Saya tidak memungkiri, saya pun salah satu “korban” tren aktualisasi diri media sosial. Hampir semua media sosial populer yang sempat saya sebutkan di paragraf sebelumnya pernah saya jajali. Meski sempat mengalami masa-masa jenuh hingga membuat saya harus menghapus beberapa akun media sosial, saya selalu akan kembali haus untuk memancangkan diri di internet dengan segala ruang pribadi dan informasi yang saya miliki untuk selalu diakui oleh orang lain. Saya pun haus diakui.

Akhir-akhir ini saya mulai kembali jenuh dengan pelbagai media sosial itu. Membuka Facebook yang biasanya saya lakukan hampir setiap dua jam sekali setiap hari, kali ini hanya dua atau tiga kali dalam seminggu, bahkan untuk membuka Twitter saja saya lakukan kalau ingat saja atau kalau benar-benar butuh informasi tertentu, sedangkan media sosial yang lain juga sangat jarang saya sentuh akhir-akhir ini.

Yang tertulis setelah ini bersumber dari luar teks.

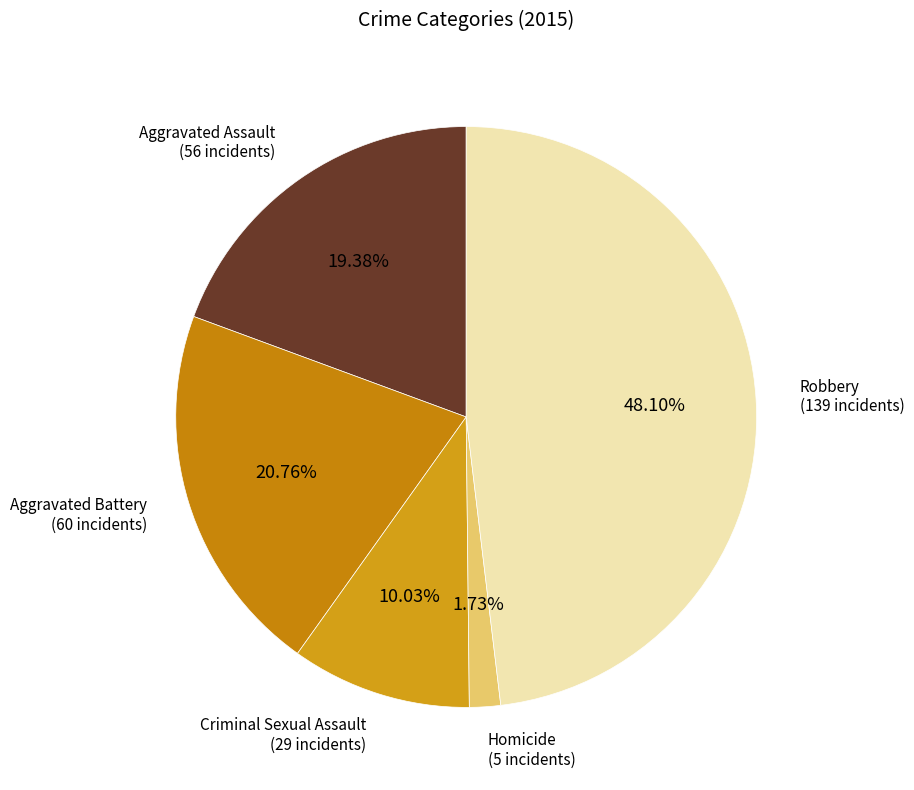

To the nearest percent, what is the average slice percentage?

20%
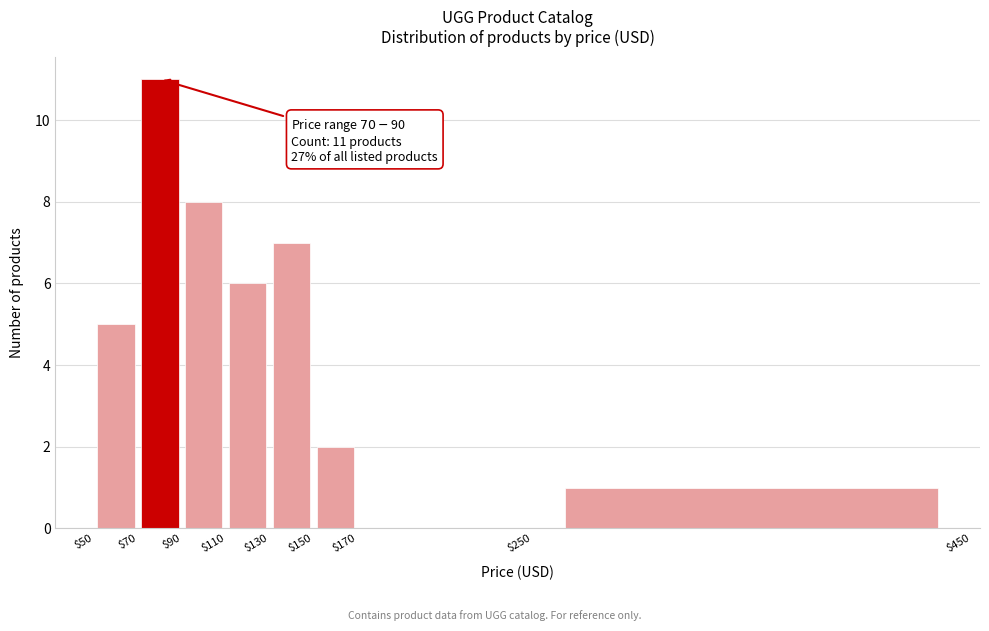

Over which range of the x-axis is the bar tallest?

$70 to $90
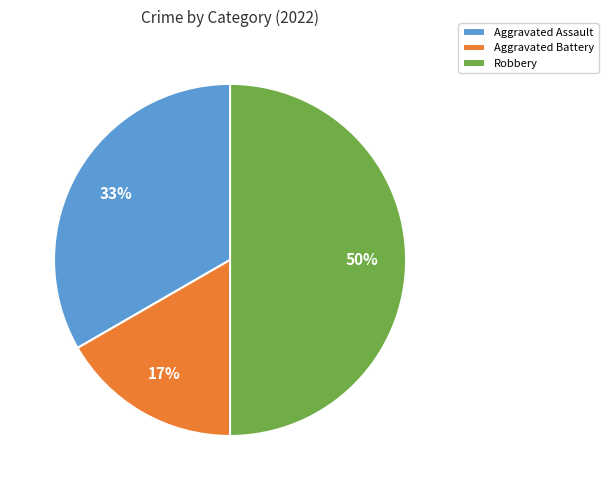

Which category has the biggest portion of the pie?

Robbery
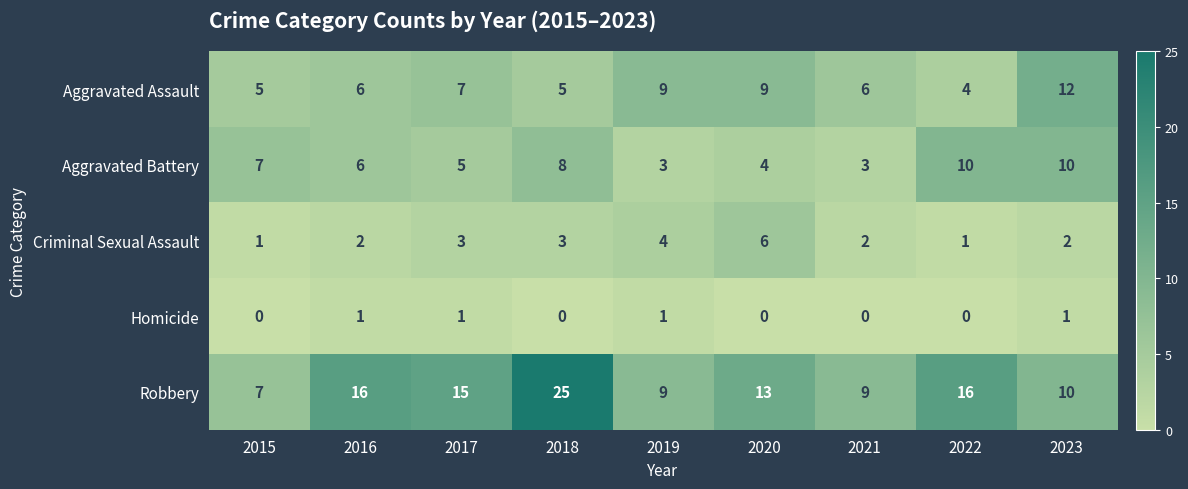

What is the difference between the highest and lowest values at 2018?

25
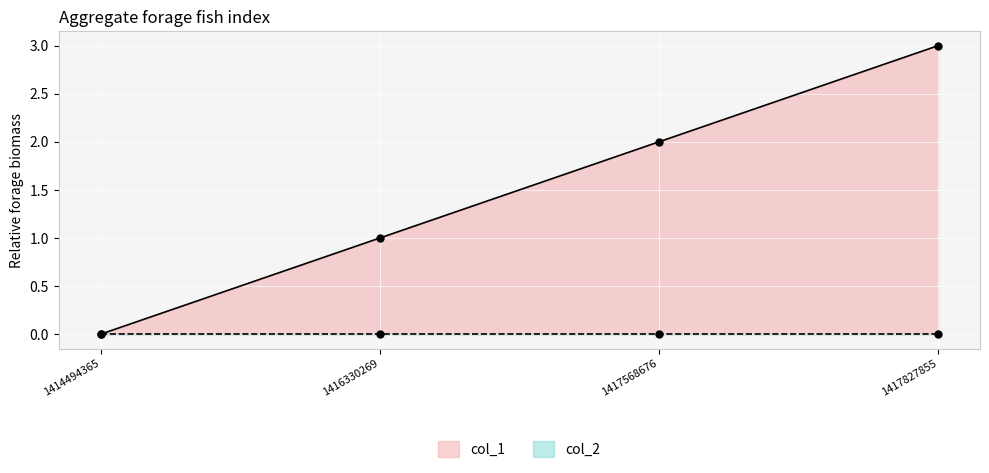

Reading left to right, what are all the values shown in this chart?

0	1	2	3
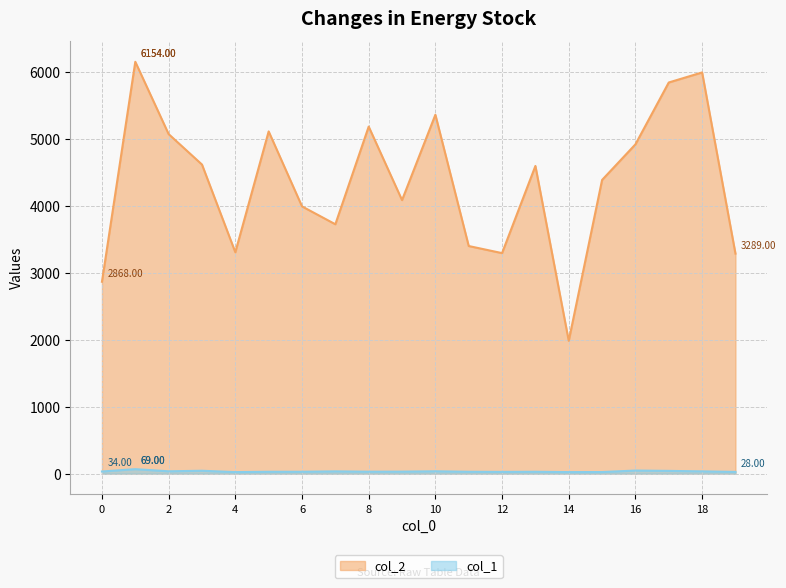

Where is col_1 nearest to the value 47?

16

Entah kenapa saya pelan-pelan menyadari kalau saya mulai terbentuk menjadi pribadi yang berbeda semenjak mengenal dunia media sosial. Cara pandang, pikir, dan rasa saya seolah dicetak sedemikian rupa sehingga membentuk pola-pola tertentu. Seperti bagaimana saya memandang peristiwa di sekitar sebagai sesuatu yang harus segera dipamerkan ke orang lain, keinginan untuk buru-buru mengritisi (bahkan hingga menghakimi) sebuah peristiwa sebelum benar-benar memahami apa yang terjadi sebenarnya, terlalu banyak berpikir dan minim beraksi karena khawatir kalau melakukan ini nanti dianggap begitu kalau melakukan itu nanti dianggap begini dan lain sebagainya. Yang paling parah adalah saya menjadi lupa untuk bersyukur akan segala kesederhanaan yang berserakan di sekitar karena terbiasa dicekoki akan hal-hal “besar” melalui media sosial, pun sebaliknya, saya jadi mudah membesar-besarkan masalah kecil yang seharusnya bisa diselesaikan dengan singkat tanpa perlu digerutukan dan digembar-gemborkan sebelumnya. Saya juga lupa bagaimana cara menilai seseorang apa adanya hanya dengan pertemuan sederhana dan memanfaatkan segala macam kemampuan indera tapi justru tergantung bagaimana dia mengaktualisasikan diri lewat media sosial.

Jadi bagaimana solusinya?

Memang kita membicarakan tentang solusi?

Memangnya ada masalah?

Kan yang penting diakui….

Yogyakarta, 21 Juli 2016

jam 8 pagi yang cukup menggigil di Jogjakarta.